First rule, before you two have even assembled your bunk beds (side note: I’d take the top bunk because you never know how sturdy those things are!) try to establish a middle ground on cleanliness. We all have different thresholds for being clean. Some of us get on our hands and knees to scrub the shower once a week. Which is, admittedly, a little excessive. Point well taken. What can I say, I like to see a reflection of my face in the shower tiles at all times! Whereas others of us only scrub the toilet the day before our parent’s annual visit. What’s more, some of us have only let our moms do the cleaning for us! Chat with your roommate about your strengths (and presumed weaknesses) with cleaning. Maybe he’s really good at keeping the room tidy, and you’re better at windexing everything from the windows to the keyboards. Whatever your strengths are, offer that as your contribution to room cleanliness. Worst case scenario, maybe one of you can play the role of the baby in this video:
Next, establish ground rules for ‘guest time’. I know, it’s uncomfortable to talk about especially when you first meet each other. But you’d be surprised how much conflict arises when you get home late on a Friday night only to find a tie hung around your locked doorknob. You might be a social person, your roommate might not want to listen to Wyclef with four other strangers sitting on the edge of their bed. Furthermore, maybe one of you has a girlfriend or boyfriend. It might be good to establish some ground rules of how much time that third person is allowed to spend in the room every week. It’s hard enough to make room for two people in a dorm room, three certainly makes it a crowd. Sit down and chat through the different scenarios of what to do when the other roommate needs a little privacy. When I say privacy, I really mean privacy for this…

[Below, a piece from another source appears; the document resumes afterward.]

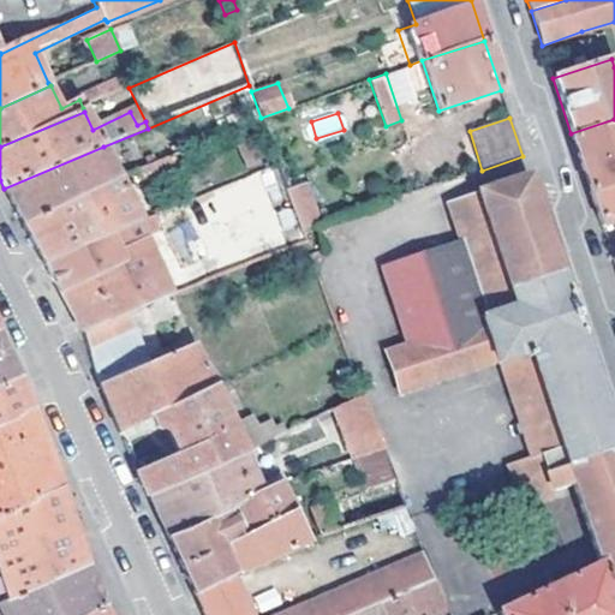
[(614,184),(614,119),(571,133),(591,192),(614,184)]
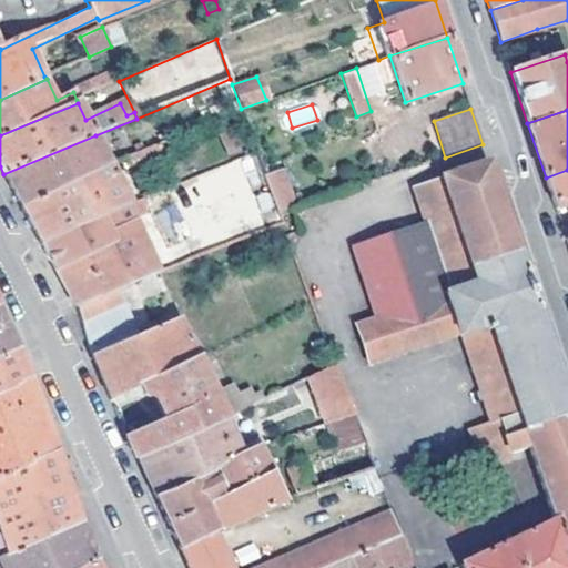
[(184,133),(127,159),(132,172),(191,146),(184,133)]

Finally, it’s probably best to consider how much time you guys will spend studying. The dorm room should be an oasis for preparing for class, exams and papers. Never let your roommate get in the way of your education. That’s why you (or your parents) are forking over the dough to attend college, so take that responsibility seriously. It might be worth exploring how your roommate studies. Is he the kind of guy who likes rocking out to Creedence while you’re trying to prepare for a bio exam? If so, you two can take turns studying down the hall in the designated quiet areas. But at the end of the day, since you’re already dropping a ton of money on college, you might as well consider investing in a pair of those fancy noise canceling headphones. You don’t want to have to deal with a scene like this while studying!
There you have it! Don’t be nervous. Most people tend to get along with their freshman year roommates swimmingly. And even if you don’t, your first year will zip by faster than you can say “food poisoning from dorm food.” Have fun out there!